Il cronista Pietro Comito, trai più conosciuti in Calabria, ha denunciato e ora racconta: «È stata dura lavorare in quella redazione, era difficile ribellarsi». Il collega ha riferito di «orari falsamente ridotti sulla carta»
VIBO VALENTIA Giornalisti spiati dall’editore. Microcamere e microfoni direzionali orientati sulle scrivanie per carpire dialoghi e conversazioni a chi per mestiere ha l’obbligo di informare. I giornalisti di LaC network calabrese gestito dalla società Diemmecom, con sede a Vibo Valentia, erano costretti a rinchiudersi nei bagni o, uscire all’aperto, per discutere tra loro di notizie che la direzione della televisione avrebbe potuto censurare o di altre questioni che ritenevano delicate. A finire indagati nell’ambito dell’inchiesta avviata dalla procura della Repubblica di Vibo e condotta dalla Polizia di Stato, sono l’amministratore unico Domenico Maduli e il direttore generale della società editoriale Maria Grazia Falduto.
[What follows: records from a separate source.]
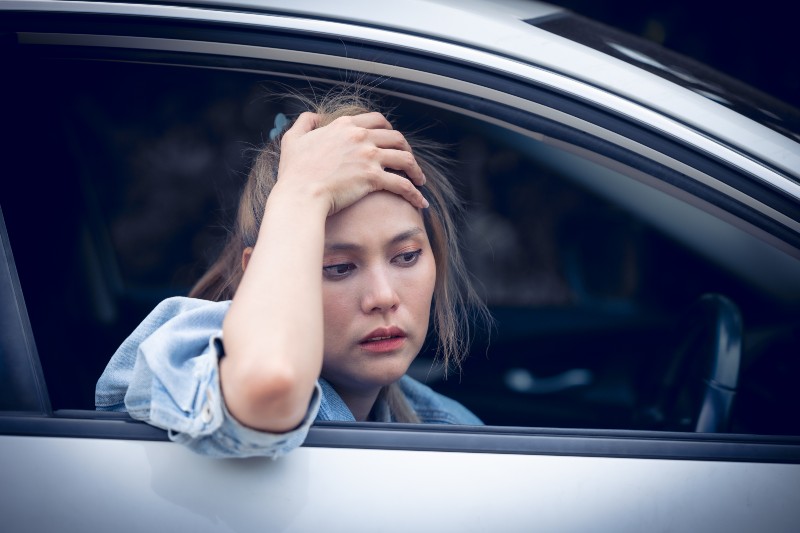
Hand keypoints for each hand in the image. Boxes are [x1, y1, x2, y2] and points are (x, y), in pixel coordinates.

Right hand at [275, 111, 427, 214]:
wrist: (300, 194)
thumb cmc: (294, 172)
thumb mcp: (293, 139)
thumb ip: (304, 123)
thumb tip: (313, 116)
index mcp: (344, 126)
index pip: (376, 120)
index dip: (388, 129)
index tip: (391, 140)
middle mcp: (360, 137)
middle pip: (396, 137)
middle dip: (406, 148)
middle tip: (408, 160)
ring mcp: (369, 156)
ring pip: (405, 158)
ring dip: (416, 169)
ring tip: (419, 180)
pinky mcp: (374, 178)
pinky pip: (403, 184)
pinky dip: (415, 193)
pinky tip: (420, 202)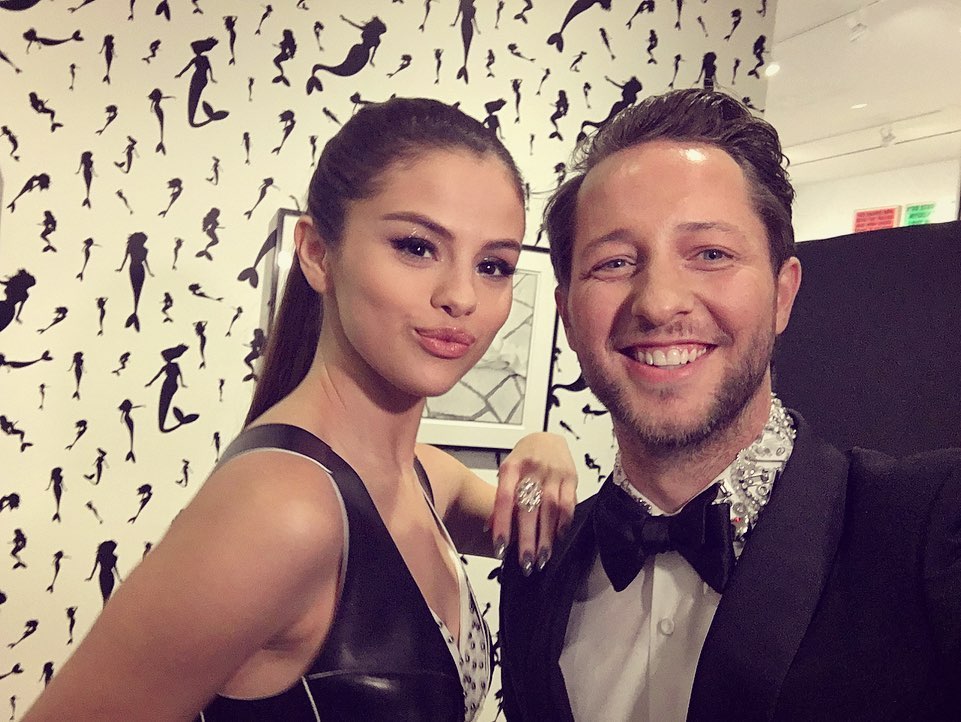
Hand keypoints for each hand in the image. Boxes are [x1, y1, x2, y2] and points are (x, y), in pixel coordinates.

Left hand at [491, 432, 576, 574]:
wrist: (547, 437)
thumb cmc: (524, 459)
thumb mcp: (506, 473)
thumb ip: (500, 499)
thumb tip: (490, 529)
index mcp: (512, 469)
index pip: (504, 499)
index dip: (502, 524)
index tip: (500, 548)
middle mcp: (532, 470)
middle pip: (529, 508)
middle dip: (527, 538)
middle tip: (525, 562)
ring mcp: (553, 473)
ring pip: (550, 509)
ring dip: (547, 536)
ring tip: (542, 557)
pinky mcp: (570, 477)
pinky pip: (568, 503)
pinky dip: (564, 522)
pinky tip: (558, 537)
Dovranno rispondere di indebita percezione di erogazioni ai danni dello Stato e di installazioni di apparecchiature atte ad intercettare comunicazioni tra altre persone.
Ancora da chiarire al meglio, da parte degli inquirenti, il contesto in cui sarebbe avvenuto lo «spionaggio» ai danni della redazione: LaCnews24.it
La sede della televisione e della società sono state perquisite e sono stati sequestrate tutte le apparecchiature di videosorveglianza e archiviazione dati. L’inchiesta della procura vibonese ha avuto inizio dopo le denunce di due giornalisti Pietro Comito e Agostino Pantano, più altri due colleghi che hanno rassegnato le dimissioni perché «non sopportavano più di lavorare in un ambiente che si era fatto pesante e tossico». In particolare Pantano ha anche denunciato la circostanza secondo la quale è stato costretto a lavorare «full time» nonostante il suo contratto di lavoro risultasse essere part-time a 28 ore totali. «Ho lavorato nel periodo del Covid e per tutti i mesi della pandemia – spiega l’ex cronista di Lac – anche quando risultavo in cassa integrazione, senza riduzione di orario».
Nella denuncia Pantano dice, inoltre, che «l’azienda ha falsamente ridotto l’orario di lavoro del 30%, ottenendo così un vantaggio e un beneficio economico a carico della comunità mancando di corrispondere parte del salario coperto dall’ammortizzatore sociale che invece incassava il datore di lavoro». Per il solo caso Pantano la cifra sequestrata all’azienda televisiva su disposizione del giudice dell’udienza preliminare è di 26.300 euro. I poliziotti della Digos, Squadra Mobile e divisione Anticrimine, hanno verificato attraverso l’analisi della documentazione acquisita negli uffici dell’Inps le dichiarazioni di giornalisti e dipendenti, accertando come l’editore avesse effettivamente posto in essere una contrazione non veritiera dell’orario di lavoro; così facendo avrebbe conseguito un indebito risparmio di spesa equivalente al mancato pagamento della parte di salario coperta dall’ammortizzatore sociale, corrisposta direttamente dall’Inps ai lavoratori e non da datore di lavoro.
Quello che più stupisce in questa indagine è come venivano trattati i giornalisti de LaC. «Eravamo tutti vittime – spiega Pietro Comito – tra i più conosciuti cronisti calabresi -. Per anni non ci siamo ribellati per salvaguardare il nostro posto di lavoro ma, è stata una sopportazione, che mi ha lasciato il segno. È stata una fatica enorme resistere ma, alla fine, non ne potevo più di essere costantemente spiato».